Governor Jerry Brown, in his State of the State address on January 24, can credit California with overtaking Brazil, Russia and Italy as the world’s seventh-largest economy. He might try to claim credit for rising employment, home values and personal and corporate income. But California’s growth has been due partly to the importation of impoverished foreign immigrants, driving the state’s highest annual population growth rate in nearly a decade, according to the state’s finance department.
“It’s the diversity of the California business environment, from movies to the Internet to agriculture–the incredible array of businesses that make up the state,” Brown told Bloomberg News from an office in Oakland, where he was mayor for eight years in the 1990s. “Certainly getting our finances in line as a state is also helpful: the new investments in our schools; solid universities; investments in water and energy. All this gives security and keeps California very much in the forefront of investment, change, cultural adaptation and leadership.”

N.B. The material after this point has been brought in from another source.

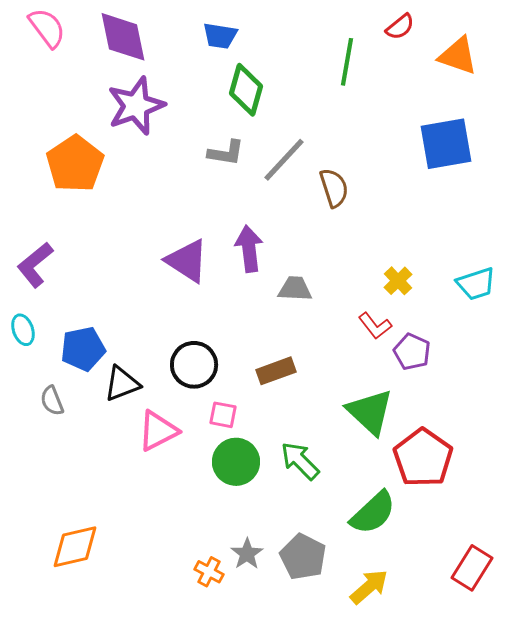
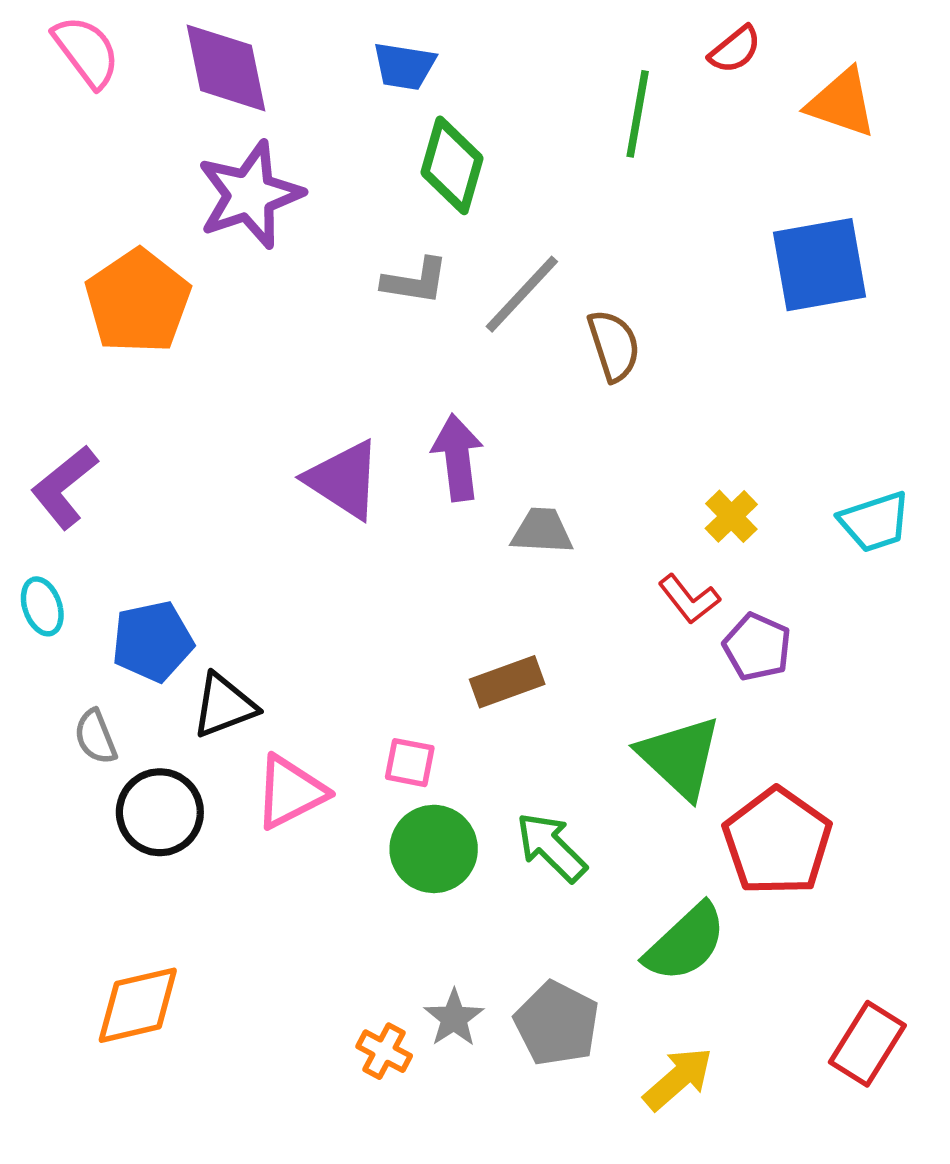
black circle: (194, 365) -> (160, 812), moved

But what Brown’s program for diversity created in 2013 was 102,972 California residents leaving for other states, and only 66,294 individuals from other states moving to California. The reason that the Golden State achieved a net population gain was 169,266 mostly illegal/undocumented immigrants that moved into California.
Brown’s rising diversity allowed the City of Los Angeles to achieve the crown as America’s Poorest Big City, according to an analysis by the American Community Survey-based Census Bureau data. Of the 25 major metropolitan areas in 2013, Los Angeles-Long Beach-Anaheim took the booby prize for having the highest poverty rate at 17.6%. California’s overall rate of poverty was also the top contender at 16.8%.
Given that the next closet big city poverty rate was New York-Newark-Jersey City at 14.6%, Governor Brown’s seems destined to be able to retain the title as poverty queen for his next four years of his Administration.
Brown crowed in his January 5 inaugural speech that California is home to more companies on the S&P 500 than any other state. It is true that the state has produced high wage jobs for the executives and highly skilled technology workers.
Brown can legitimately claim that his so-called job creation spike has allowed California to streak past Mississippi to now tie for the second worst unemployment rate in the United States with Georgia at a 7.2% rate.
Brown rebuffs criticisms that his tax and regulatory structure make California a hostile place to do business. He recently told Bloomberg an anecdote about a Silicon Valley investor he met at a cocktail party, who started and sold three technology-related businesses, that told him he’s in California because the state has “more smart people with money and more people who know how to spend that money by way of tech companies and ventures that are constantly sprouting up.”
But Brown’s entrepreneur story probably will not mean much in the future to the average California middle class family. Almost all Silicon Valley start-ups quickly outsource manufacturing and distribution jobs to other states or overseas to avoid California’s tax and regulatory structure, which Brown seems so proud to have achieved.
Brown’s latest spending proposal did set an all-American record at $165 billion. Powered by what Brown calls his “temporary sales and income tax increases” that he championed in 2012, his latest budget claims a $5 billion surplus.
But that surplus only exists until California starts to eat its portion of Obamacare’s Medi-Cal enrollment expansion. Although the Brown Administration predicted Medi-Cal enrollment would only grow from 8 million in 2013 to 9.5 million in 2019, the program has already jumped to 12 million and now covers one third of all Californians.
Governor Brown’s “diversity” has imported many foreigners that are so poor they qualify for Medi-Cal. At least the Brown Administration is #1 at something.